Problem to work on: Give back all of the data exactly.

Record excerpts START

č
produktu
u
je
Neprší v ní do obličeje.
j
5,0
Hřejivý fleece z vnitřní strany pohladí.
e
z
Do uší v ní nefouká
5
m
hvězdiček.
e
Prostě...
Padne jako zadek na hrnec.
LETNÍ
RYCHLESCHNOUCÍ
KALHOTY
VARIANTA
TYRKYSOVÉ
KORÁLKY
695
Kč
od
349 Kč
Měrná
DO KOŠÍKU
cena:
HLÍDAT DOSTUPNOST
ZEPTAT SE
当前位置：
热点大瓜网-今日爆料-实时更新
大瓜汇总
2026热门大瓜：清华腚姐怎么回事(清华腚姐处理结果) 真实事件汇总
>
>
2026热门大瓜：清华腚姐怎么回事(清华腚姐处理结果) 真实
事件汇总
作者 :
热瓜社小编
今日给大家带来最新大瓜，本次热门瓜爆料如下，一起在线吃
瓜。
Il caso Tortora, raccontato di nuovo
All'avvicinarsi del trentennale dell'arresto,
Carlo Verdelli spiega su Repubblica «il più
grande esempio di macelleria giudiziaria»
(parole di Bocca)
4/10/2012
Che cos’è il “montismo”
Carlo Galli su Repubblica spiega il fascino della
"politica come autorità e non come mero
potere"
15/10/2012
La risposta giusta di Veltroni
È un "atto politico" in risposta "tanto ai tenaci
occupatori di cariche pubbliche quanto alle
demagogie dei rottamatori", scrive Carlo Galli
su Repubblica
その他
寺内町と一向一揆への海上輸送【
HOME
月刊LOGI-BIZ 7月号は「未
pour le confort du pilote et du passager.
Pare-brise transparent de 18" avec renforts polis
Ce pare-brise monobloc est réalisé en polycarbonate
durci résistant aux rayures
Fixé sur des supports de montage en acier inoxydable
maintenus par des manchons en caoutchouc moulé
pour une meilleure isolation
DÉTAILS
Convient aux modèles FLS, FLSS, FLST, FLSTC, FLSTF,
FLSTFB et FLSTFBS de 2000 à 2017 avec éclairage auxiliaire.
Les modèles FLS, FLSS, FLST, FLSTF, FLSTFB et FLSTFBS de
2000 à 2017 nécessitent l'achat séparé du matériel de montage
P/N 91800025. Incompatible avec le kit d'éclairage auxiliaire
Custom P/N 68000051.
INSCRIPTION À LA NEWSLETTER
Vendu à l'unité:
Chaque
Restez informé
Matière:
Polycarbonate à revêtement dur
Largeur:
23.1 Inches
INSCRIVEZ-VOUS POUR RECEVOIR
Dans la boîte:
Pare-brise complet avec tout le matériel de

Record excerpts END

Answer for the task:
č
produktu
u
je
Neprší v ní do obličeje.
j
5,0
Hřejivý fleece z vnitřní strany pohladí.
e
z
Do uší v ní nefouká
5
m
hvězdiček.
e
Prostě...
Padne jako zadek na hrnec.
LETNÍ
RYCHLESCHNOUCÍ
KALHOTY
VARIANTA
TYRKYSOVÉ
KORÁLKY
695
Kč
od
349 Kč
Měrná
DO KOŠÍKU
cena:
HLÍDAT DOSTUPNOST
ZEPTAT SE
当前位置：
热点大瓜网-今日爆料-实时更新
大瓜汇总
2026热门大瓜：清华腚姐怎么回事(清华腚姐处理结果) 真实事件汇总
>
>
2026热门大瓜：清华腚姐怎么回事(清华腚姐处理结果) 真实
事件汇总
作者 :
热瓜社小编
今日给大家带来最新大瓜，本次热门瓜爆料如下，一起在线吃
瓜。
Il caso Tortora, raccontato di nuovo
All'avvicinarsi del trentennale dell'arresto,
Carlo Verdelli spiega su Repubblica «il più
grande esempio di macelleria giudiziaria»
(parole di Bocca)
4/10/2012
Che cos’è il “montismo”
Carlo Galli su Repubblica spiega il fascino della
"politica come autorità e non come mero
potere"
15/10/2012
La risposta giusta di Veltroni
È un "atto politico" in risposta "tanto ai tenaci
occupatori di cariche pubbliche quanto alle
demagogie dei rottamatori", scrive Carlo Galli
su Repubblica
その他
寺内町と一向一揆への海上輸送【
HOME
月刊LOGI-BIZ 7月号は「未
pour le confort du pilote et du passager.
Pare-brise transparent de 18" avec renforts polis
Ce pare-brise monobloc est réalisé en polycarbonate
durci résistant aux rayures
Fixé sur des supports de montage en acier inoxydable
maintenus par des manchons en caoutchouc moulé
pour une meilleure isolation
DÉTAILS
Convient aux modèles FLS, FLSS, FLST, FLSTC, FLSTF,
FLSTFB et FLSTFBS de 2000 à 2017 avec éclairage auxiliaire.
Les modèles FLS, FLSS, FLST, FLSTF, FLSTFB et FLSTFBS de
2000 à 2017 nécessitent l'achat séparé du matériel de montage
P/N 91800025. Incompatible avec le kit d'éclairage auxiliaire
Custom P/N 68000051.
INSCRIPTION À LA NEWSLETTER
Vendu à l'unité:
Chaque
Restez informé
Matière:
Polycarbonate à revêtement dur
Largeur:
23.1 Inches
INSCRIVEZ-VOUS POUR RECEVOIR
Dans la boîte:
Pare-brise complet avec tout le matériel de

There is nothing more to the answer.